▶ [INSTRUCTIONS FOR THE TASK] Set out exactly, line by line, the stretch of data below that begins at the line containing "390 50 2475" and ends at the line containing "216 47 3.58", with both ends kept.

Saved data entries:
☆ ☆ ☆ ☆ ☆
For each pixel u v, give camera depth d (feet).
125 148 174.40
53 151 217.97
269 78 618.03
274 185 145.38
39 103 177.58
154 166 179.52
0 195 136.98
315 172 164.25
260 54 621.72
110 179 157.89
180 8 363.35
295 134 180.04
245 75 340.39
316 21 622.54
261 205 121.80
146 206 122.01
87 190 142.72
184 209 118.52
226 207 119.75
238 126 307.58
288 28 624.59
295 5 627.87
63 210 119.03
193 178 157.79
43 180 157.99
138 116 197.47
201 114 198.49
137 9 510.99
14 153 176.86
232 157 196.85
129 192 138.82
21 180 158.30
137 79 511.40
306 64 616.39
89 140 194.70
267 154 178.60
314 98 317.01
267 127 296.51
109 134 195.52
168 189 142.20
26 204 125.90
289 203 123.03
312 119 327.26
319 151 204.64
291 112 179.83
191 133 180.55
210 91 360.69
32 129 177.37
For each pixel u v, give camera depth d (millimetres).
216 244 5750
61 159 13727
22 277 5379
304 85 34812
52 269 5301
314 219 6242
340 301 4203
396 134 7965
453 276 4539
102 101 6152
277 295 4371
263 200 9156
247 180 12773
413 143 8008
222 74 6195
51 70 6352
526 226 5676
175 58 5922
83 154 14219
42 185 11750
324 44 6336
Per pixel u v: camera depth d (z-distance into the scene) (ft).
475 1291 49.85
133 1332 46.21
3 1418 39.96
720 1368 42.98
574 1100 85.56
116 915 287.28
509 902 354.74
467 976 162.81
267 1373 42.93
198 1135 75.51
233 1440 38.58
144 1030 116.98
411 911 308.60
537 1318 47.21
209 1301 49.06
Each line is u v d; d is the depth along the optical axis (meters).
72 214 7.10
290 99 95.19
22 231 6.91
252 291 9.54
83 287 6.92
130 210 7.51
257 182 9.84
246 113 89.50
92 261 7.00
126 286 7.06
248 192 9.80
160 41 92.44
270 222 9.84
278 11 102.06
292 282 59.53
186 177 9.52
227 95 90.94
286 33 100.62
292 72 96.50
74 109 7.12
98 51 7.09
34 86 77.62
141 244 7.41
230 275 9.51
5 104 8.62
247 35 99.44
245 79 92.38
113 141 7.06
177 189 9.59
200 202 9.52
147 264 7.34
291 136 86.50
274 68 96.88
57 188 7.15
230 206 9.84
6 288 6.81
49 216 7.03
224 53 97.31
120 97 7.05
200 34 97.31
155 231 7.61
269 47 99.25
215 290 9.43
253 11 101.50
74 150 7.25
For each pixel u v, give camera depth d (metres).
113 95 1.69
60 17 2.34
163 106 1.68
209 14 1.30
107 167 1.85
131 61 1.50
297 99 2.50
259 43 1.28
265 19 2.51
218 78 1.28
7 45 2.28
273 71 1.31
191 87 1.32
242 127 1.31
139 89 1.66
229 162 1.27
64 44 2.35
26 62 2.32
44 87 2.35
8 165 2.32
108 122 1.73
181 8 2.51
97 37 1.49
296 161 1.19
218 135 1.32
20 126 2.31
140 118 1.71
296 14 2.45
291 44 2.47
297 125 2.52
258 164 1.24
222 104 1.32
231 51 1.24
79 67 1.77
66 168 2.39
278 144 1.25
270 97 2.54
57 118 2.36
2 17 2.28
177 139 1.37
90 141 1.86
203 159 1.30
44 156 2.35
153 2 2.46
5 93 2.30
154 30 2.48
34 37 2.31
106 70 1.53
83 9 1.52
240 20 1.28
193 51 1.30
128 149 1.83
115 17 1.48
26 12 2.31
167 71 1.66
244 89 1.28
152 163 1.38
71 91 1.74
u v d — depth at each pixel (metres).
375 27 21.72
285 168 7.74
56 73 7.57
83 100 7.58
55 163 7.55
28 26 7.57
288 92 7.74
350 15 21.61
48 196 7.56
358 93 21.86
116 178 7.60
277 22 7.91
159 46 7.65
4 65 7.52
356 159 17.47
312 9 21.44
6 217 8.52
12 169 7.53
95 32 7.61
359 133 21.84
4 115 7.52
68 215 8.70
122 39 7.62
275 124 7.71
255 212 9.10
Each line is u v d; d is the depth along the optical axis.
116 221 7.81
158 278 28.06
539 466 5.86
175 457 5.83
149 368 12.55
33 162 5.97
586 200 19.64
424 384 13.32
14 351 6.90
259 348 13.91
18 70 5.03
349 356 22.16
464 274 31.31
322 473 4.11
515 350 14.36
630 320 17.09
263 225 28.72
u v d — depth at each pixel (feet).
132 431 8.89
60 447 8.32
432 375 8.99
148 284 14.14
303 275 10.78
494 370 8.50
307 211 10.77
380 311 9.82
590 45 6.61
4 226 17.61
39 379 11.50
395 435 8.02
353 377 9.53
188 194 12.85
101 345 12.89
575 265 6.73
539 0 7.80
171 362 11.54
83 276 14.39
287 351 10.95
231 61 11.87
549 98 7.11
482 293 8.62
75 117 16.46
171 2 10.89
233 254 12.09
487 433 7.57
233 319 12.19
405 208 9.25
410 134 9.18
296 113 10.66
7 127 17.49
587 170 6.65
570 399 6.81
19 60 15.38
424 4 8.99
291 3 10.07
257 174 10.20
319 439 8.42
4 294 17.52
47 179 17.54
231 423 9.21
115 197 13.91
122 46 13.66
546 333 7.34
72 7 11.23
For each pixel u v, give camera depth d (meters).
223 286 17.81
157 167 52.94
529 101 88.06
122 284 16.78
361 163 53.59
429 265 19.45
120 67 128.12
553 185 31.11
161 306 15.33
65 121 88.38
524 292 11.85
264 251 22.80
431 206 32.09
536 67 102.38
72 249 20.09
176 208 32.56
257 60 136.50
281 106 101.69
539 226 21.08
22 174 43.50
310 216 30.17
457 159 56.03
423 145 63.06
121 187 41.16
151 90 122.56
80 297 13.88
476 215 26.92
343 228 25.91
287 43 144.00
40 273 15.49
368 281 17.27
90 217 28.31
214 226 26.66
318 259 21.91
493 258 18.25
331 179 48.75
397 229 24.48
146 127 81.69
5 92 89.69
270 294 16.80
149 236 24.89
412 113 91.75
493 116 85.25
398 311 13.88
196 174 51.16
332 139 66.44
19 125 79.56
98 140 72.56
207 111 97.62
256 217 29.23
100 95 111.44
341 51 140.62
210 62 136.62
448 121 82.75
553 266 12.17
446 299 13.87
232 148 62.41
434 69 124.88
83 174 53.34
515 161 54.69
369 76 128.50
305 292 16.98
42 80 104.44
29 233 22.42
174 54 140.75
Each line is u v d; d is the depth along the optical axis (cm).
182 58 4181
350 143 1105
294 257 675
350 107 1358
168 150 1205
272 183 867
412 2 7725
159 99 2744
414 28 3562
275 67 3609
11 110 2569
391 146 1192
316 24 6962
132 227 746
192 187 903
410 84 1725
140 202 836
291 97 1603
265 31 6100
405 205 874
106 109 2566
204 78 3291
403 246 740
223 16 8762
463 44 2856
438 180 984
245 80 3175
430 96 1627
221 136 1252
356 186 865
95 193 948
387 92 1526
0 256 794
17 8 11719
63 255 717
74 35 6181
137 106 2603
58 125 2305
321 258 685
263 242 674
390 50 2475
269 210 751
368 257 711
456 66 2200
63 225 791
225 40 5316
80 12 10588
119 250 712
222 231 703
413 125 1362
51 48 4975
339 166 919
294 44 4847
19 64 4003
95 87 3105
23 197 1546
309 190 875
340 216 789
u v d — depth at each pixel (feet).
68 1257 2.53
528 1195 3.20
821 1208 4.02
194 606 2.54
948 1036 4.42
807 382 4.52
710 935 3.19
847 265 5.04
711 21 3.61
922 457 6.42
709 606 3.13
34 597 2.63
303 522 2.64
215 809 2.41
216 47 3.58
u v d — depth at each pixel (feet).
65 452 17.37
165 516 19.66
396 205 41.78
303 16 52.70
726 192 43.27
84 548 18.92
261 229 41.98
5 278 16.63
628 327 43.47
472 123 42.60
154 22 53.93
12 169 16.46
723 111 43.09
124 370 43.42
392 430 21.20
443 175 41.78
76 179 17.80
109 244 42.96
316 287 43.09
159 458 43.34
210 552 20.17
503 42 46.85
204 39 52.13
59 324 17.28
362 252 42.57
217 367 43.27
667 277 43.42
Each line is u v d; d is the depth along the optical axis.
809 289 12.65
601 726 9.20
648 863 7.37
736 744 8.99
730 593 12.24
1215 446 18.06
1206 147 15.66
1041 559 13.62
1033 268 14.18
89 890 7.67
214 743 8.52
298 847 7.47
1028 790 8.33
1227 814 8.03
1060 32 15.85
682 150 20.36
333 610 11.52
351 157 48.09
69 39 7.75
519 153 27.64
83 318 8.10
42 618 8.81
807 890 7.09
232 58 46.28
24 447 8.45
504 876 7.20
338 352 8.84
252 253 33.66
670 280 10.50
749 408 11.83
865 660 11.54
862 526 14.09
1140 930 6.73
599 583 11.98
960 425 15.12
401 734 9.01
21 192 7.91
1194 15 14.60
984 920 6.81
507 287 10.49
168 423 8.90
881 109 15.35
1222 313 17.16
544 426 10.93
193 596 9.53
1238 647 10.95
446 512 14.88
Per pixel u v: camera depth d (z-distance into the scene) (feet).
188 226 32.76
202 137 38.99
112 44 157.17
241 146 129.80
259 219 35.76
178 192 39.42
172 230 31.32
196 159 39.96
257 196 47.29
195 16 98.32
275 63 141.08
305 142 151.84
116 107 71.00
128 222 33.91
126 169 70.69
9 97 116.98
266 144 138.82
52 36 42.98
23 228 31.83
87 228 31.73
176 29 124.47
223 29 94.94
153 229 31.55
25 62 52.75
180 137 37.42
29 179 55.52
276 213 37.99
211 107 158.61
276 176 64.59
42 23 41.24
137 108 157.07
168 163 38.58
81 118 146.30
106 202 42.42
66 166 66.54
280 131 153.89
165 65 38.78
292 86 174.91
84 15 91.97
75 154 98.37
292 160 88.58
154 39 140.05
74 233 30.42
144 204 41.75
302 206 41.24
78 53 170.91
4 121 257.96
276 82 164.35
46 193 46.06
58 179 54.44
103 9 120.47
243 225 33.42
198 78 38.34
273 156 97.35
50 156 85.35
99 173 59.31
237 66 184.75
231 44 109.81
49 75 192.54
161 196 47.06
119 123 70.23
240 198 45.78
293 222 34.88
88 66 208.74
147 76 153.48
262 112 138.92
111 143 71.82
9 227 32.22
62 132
☆ ☆ ☆ ☆ ☆
▶ [ANSWER]
390 50 2475
269 210 751
368 257 711
456 66 2200
63 225 791
225 40 5316
80 12 10588
119 250 712
222 231 703
413 125 1362
51 48 4975
339 166 919
294 44 4847
19 64 4003
95 87 3105
23 197 1546
309 190 875
340 216 789
u v d — depth at each pixel (feet).
68 1257 2.53
528 1195 3.20
821 1208 4.02
194 606 2.54
948 1036 4.42
807 382 4.52
710 935 3.19
847 265 5.04
711 21 3.61
922 457 6.42
709 606 3.13
34 597 2.63
303 522 2.64
215 809 2.41
216 47 3.58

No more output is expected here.